In Aug. 3 filings with the California Public Utilities Commission, PG&E proposed cutting the compensation rate to roughly 10 cents per kilowatt hour. The utility also is seeking a new demand charge based on the peak amount of electricity each solar homeowner used in a month. The charge would be set at $3 per kilowatt.
Two other major power providers in the state - Southern California Edison and San Diego Gas & Electric Co. - also have submitted proposals to state regulators seeking to cut compensation rates for customers and to impose new charges.
Malnight, with PG&E, stressed that the utility’s solar customers could could slash their electricity bills by upward of 50 percent or more under the proposed rules, depending on how customers manage their electricity during peak demand times. Still, they would not save as much under net energy metering as they do now.
“We just want to see this market continue to grow and thrive,” Malnight said.
But Walker Wright, director of public policy for Sunrun, one of the nation’s largest solar leasing companies, with 40,000 residential customers in California, called the utilities’ proposals “extreme in nature and complexity.” He said the proposals are designed to discourage companies and individuals from investing in solar technology.
“There’s no doubt that the utilities don’t want this form of competition in California,” Wright said.
Across the North Bay, solar installations have proliferated in the past decade, as have the number of companies doing the work.
In Sonoma County, the number of PG&E customers using solar increased from 991 in 2005, to 8,993 as of July 31, according to company data.
In Mendocino County, the number of solar customers rose from 181 in 2005 to 1,105 in July. For Lake County, there were 124 solar customers in 2005, compared with 892 currently.
Sonoma County has 44.3 megawatts of solar capacity installed or in development, ranking it 13th among California counties, according to the California Solar Initiative.
Some argue the solar industry has matured to the point that it no longer needs to be subsidized at the level it is now. The changes sought by the utilities were sparked by 2013 legislation directing state utility regulators to come up with a more sustainable formula to pay rooftop solar owners for power they sell back to the grid.
The CPUC is expected to rule on the issue later this year.
The changes are proposed to take effect in July 2017. Customers who go solar prior to then would fall under the current rules for pricing and benefits for 20 years after their arrays were installed.
The changes also would apply to small businesses that install solar systems that can generate up to 75 kilowatts of power, according to PG&E.
Central Animal Hospital’s new system includes 79 solar panels capable of generating about 22 kilowatts of power.
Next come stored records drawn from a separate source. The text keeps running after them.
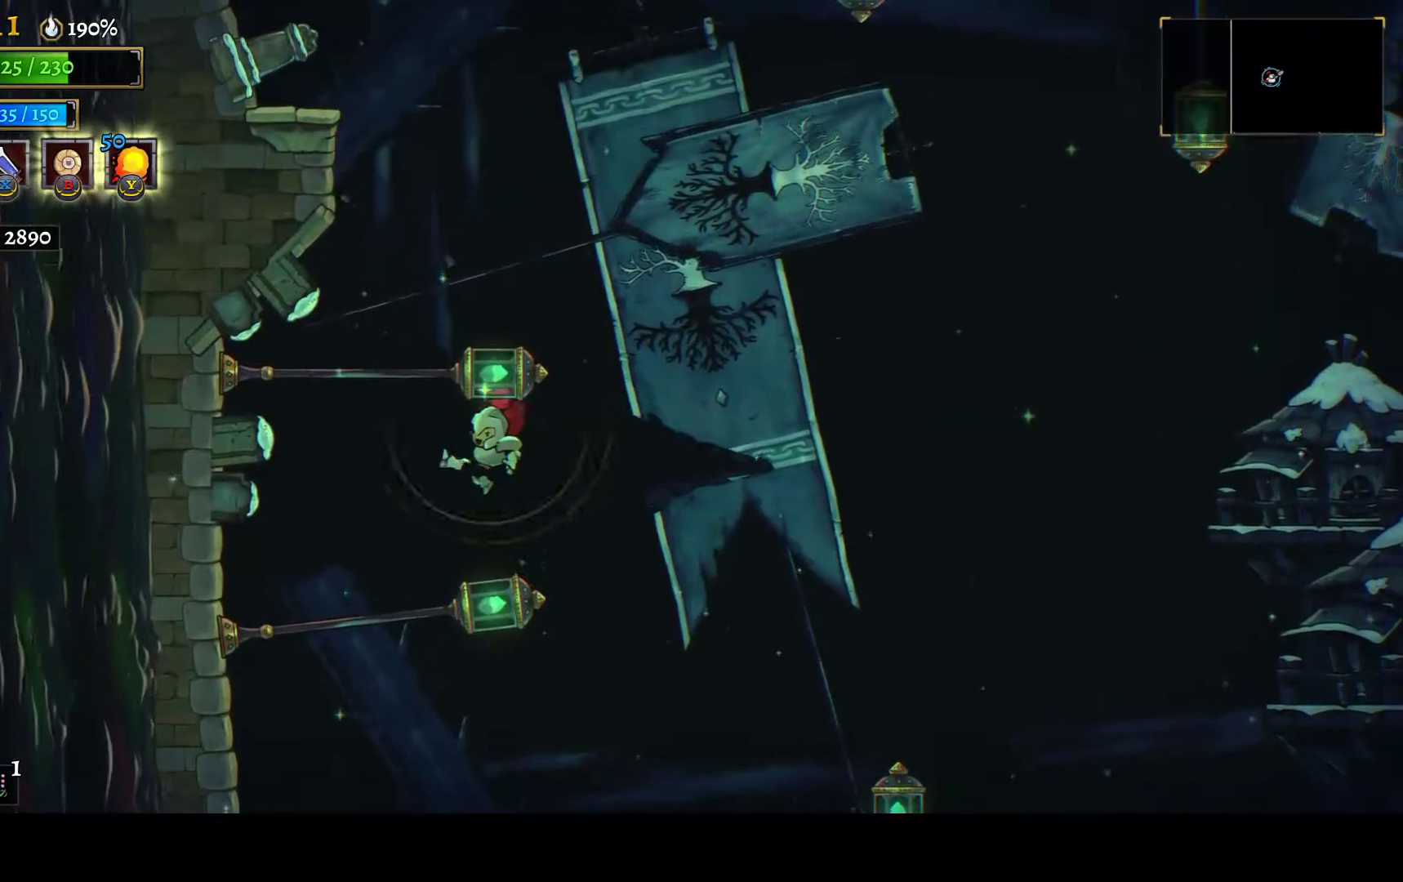
{"buttons": ["A", "R2", "DPAD_LEFT"], "left_stick": "center", "right_stick": "center", "events": [[150, "A", "down"], [150, "R2", "up"], [433, "R2", "down"], [467, "DPAD_LEFT", "down"]]}
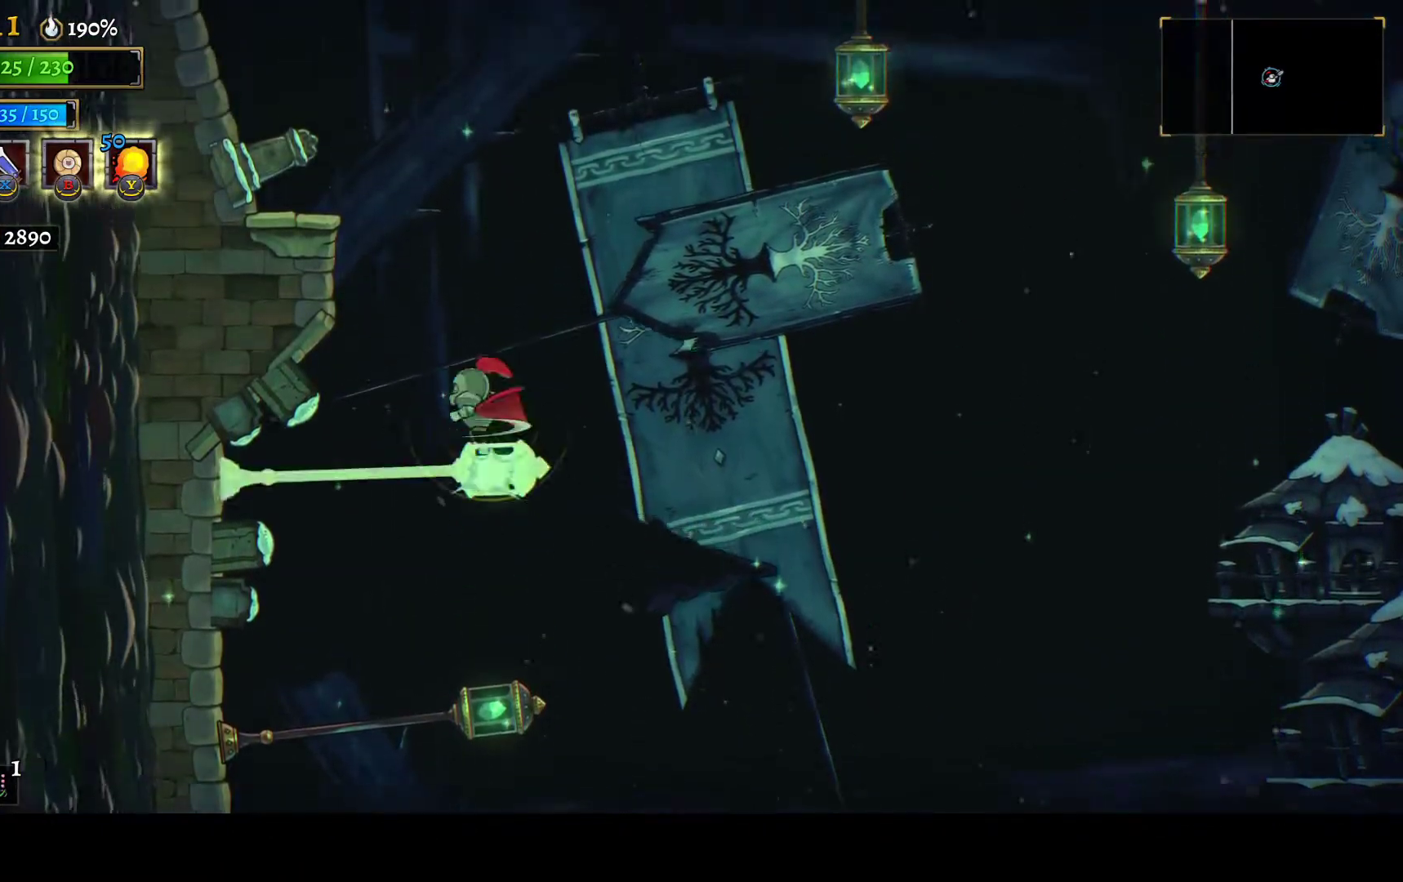
{"buttons": ["DPAD_LEFT"], "left_stick": "center", "right_stick": "center", "events": [[33, "A", "up"], [83, "R2", "up"], [300, "R2", "down"], [450, "R2", "up"]]}
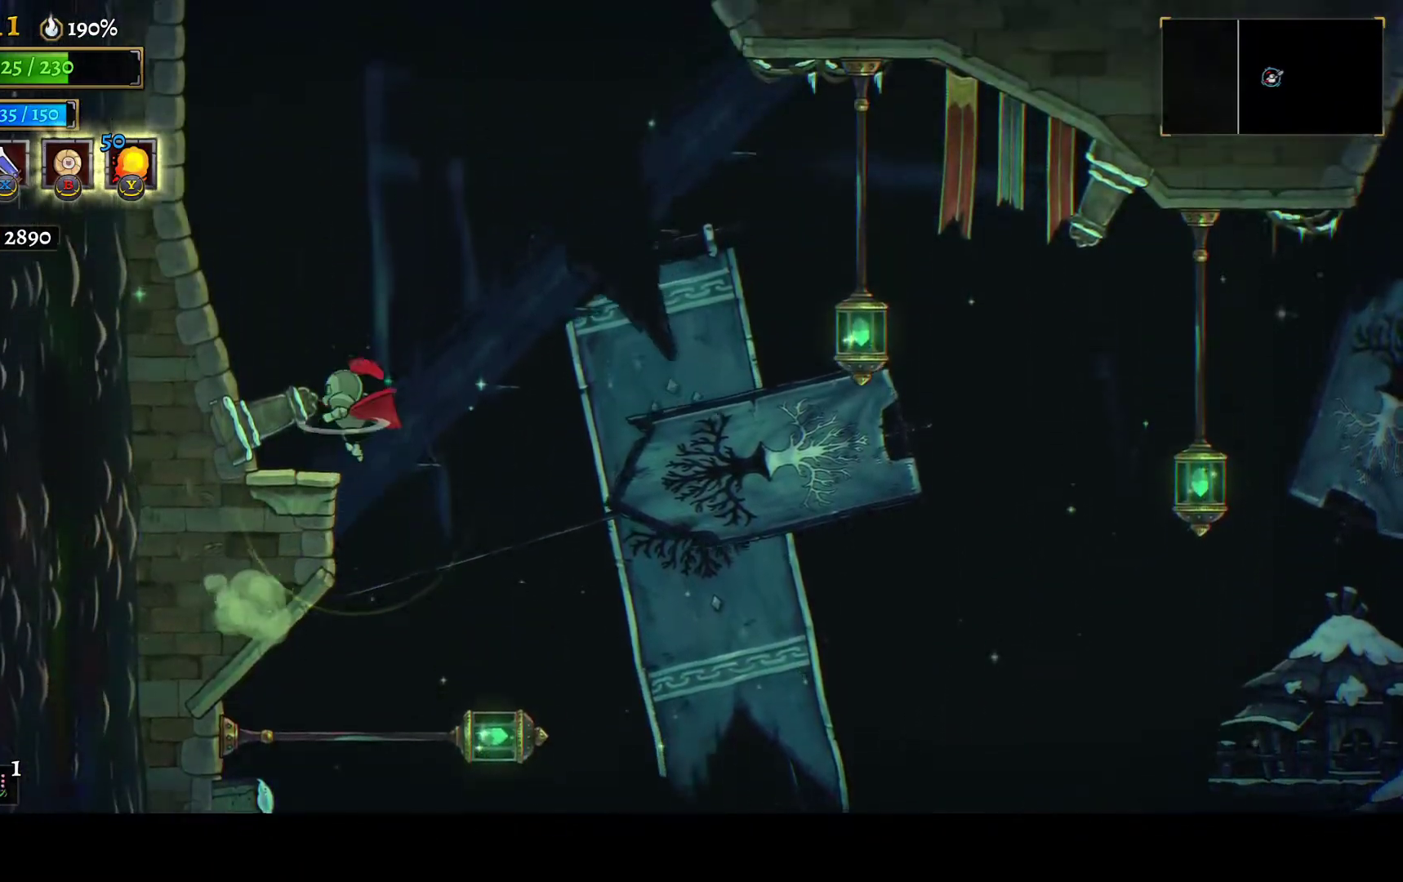
{"buttons": ["DPAD_RIGHT"], "left_stick": "center", "right_stick": "center", "events": [[117, "DPAD_LEFT", "up"], [483, "DPAD_RIGHT", "down"]]}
The work is being done by Simply Solar, which is based in Petaluma.
Sean Green, the company’s chief technology officer, said solar would still make economic sense for customers even with the changes PG&E is seeking. But he also expressed doubts that the utility needs those changes, saying the amount of electricity being circulated back into PG&E’s grid from rooftop solar isn’t “making that much of an impact” on the company’s bottom line.
He noted other potential threats to the solar industry, including a federal tax credit that is set to expire at the end of 2016 and can cover up to 30 percent of the cost to install solar systems.
Sonoma County offers its own incentive program, providing loans for solar panels and other energy-efficiency systems that can be paid off through property tax assessments. Several private lenders now also are participating in energy- and water-saving retrofits in the county.
For Matthew Carter, putting in solar panels at his veterinarian clinic fulfills a long-held dream. By doing so now, he won’t be subject to any changes in how his business is compensated or charged for the power that’s generated.
“It seems like a good investment,” he said.